The next thing I noticed was the fast food place the bus had stopped at. We were still a good two hours away from the designated stop, but it was time for breakfast. I sighed and pushed myself to my feet. I really hated fast food breakfasts. That much grease in the morning couldn't be good for you. But, the rumbling in my stomach, reminding me I hadn't eaten since leaving Louisiana, left no room for argument. As they say, hunger is the best seasoning. I reached down to pick up my backpack with my right hand, slinging it over my shoulder. The angle was awkward, but my left arm hung limp and lifeless at my side, so not many people asked why I made things harder for myself. Not that many people noticed me anyways. I seemed to be blessed with the gift to be easily overlooked. The ironic part is, I'm not being sarcastic.
I was the last one to shuffle off the bus, my pack slung over my shoulder, my head down. The way I moved would have been appropriate for someone pushing sixty maybe. The sad part was, I was only about twenty-seven. I just felt a lot older. I pushed the door open to the restaurant, looking at the line in front of me. The one that consisted of the other twenty-three passengers from the bus. I huffed a sigh and leaned against the wall to wait my turn.

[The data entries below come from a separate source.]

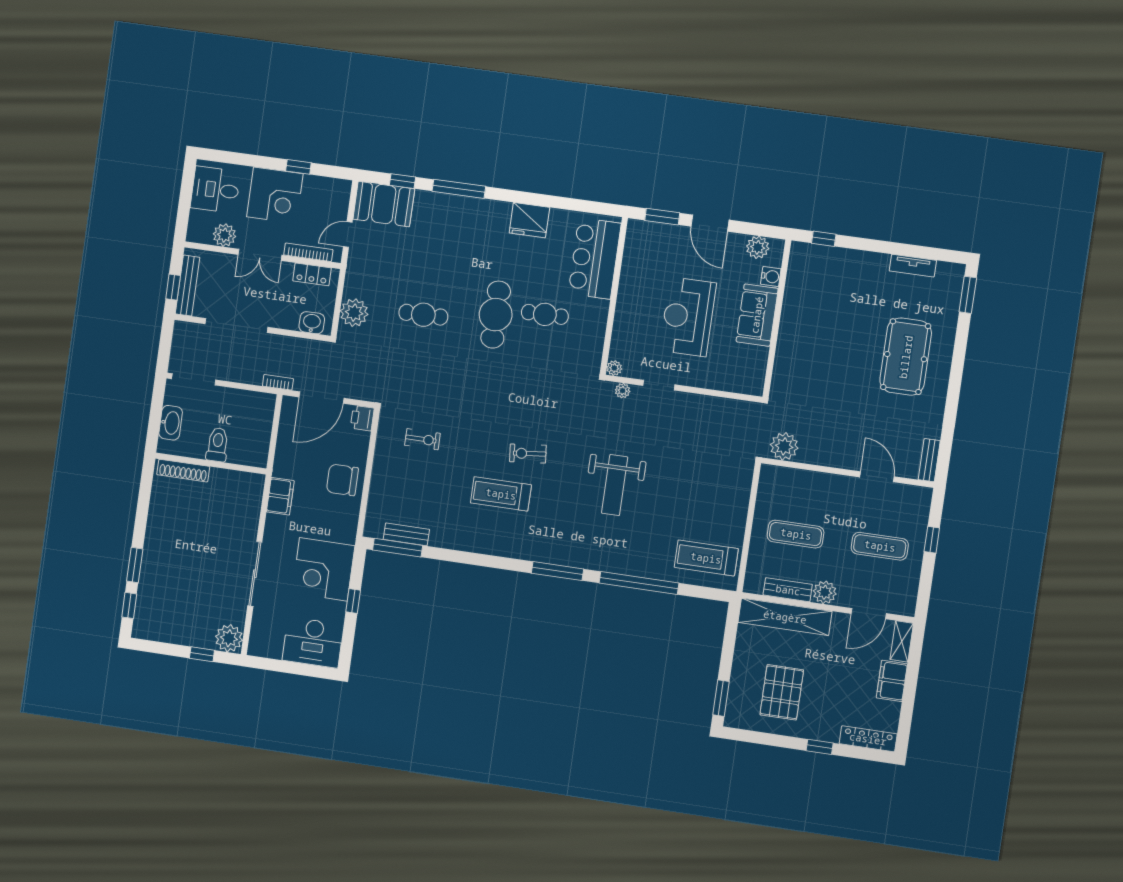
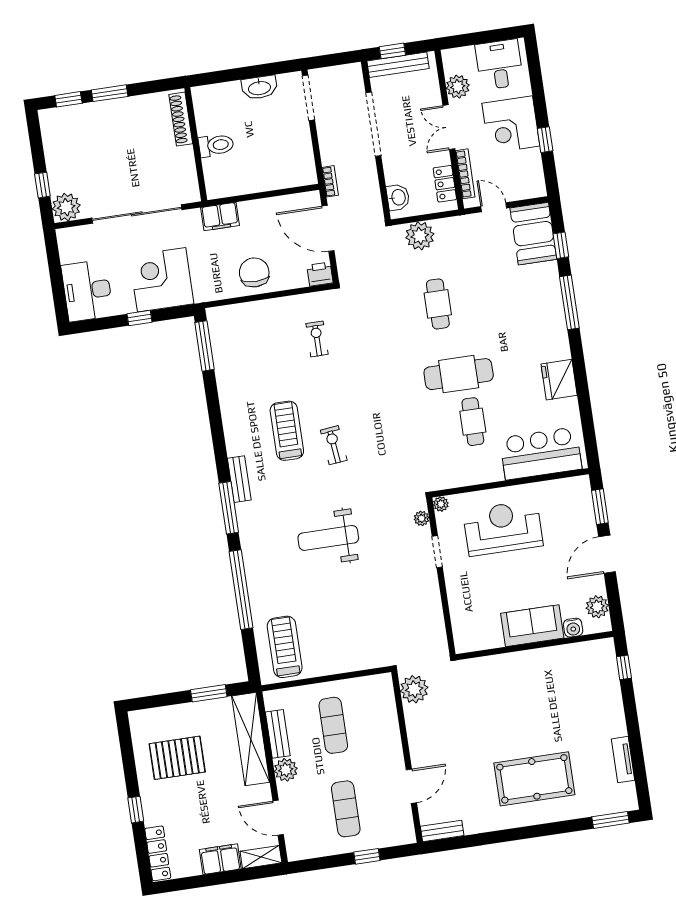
reception desk: (688, 317) -> (503, 528), moved
exercise bike: (423, 439) -> (317, 339), turned 180
toilet: (217, 445) -> (216, 145), moved
wall: (211, 464) -> (196, 144), moved
shoe rack: (183, 471) -> (181, 119), moved
bench: (406, 534) -> (239, 479), moved
sliding door: (255, 574) -> (137, 214), width x1.36
window: (721, 698) -> (209, 693), moved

Just when I was sure I was about to black out from hunger, one of the women at the counter turned to look at me with a professional smile. You know, the kind that doesn't hide the disgust in their eyes. I suppose I couldn't blame her. I knew I looked horrid, my t-shirt was dirty, my jeans were ragged, and I hadn't bathed in almost a week. I could only blame two days of that on the bus ride. I shuffled forward, my head still down, and muttered my order. My voice carried enough to be heard, but I found it was odd when I listened to it. Like I wasn't talking too someone, but more in a general direction, figuring if it was important to anyone, someone would hear. Nothing fancy, just a few of their cheap breakfast sandwiches.
She rung it up, and I fished out my wallet, pulling a few dollar bills from the folded piece of worn and faded leather. As I did, a folded piece of paper came with them. My eyes fell upon the familiar scrap, old, worn, and having spent so long folded up that the creases were extremely fragile. Nothing about it's appearance now gave away what it really was. But I knew. It was a death certificate. And the name of the deceased was the same name that was printed on my Louisiana state ID: James Douglas. Another reminder of what I was trying to leave behind, but like the books, like my notes, I found myself unwilling and unable to just get rid of it. With a subtle shift of my thumb, I pushed it back into my wallet as I removed the bills to pay for what would have to pass as breakfast.
The food was edible, but not much else. The eggs had the consistency of rubber, the biscuit was dry, but at least the sausage and cheese, mass produced though they might be, were something I had gotten used to over the past few years. I was in the process of choking down my second sandwich when I found my mind wandering, almost like it was trying to remind me of how all this started. I was not exactly thrilled with the prospect of being reminded, but it was not about to let me off that easy. I may not be dead yet, but I wasn't sure how much longer I could avoid going insane.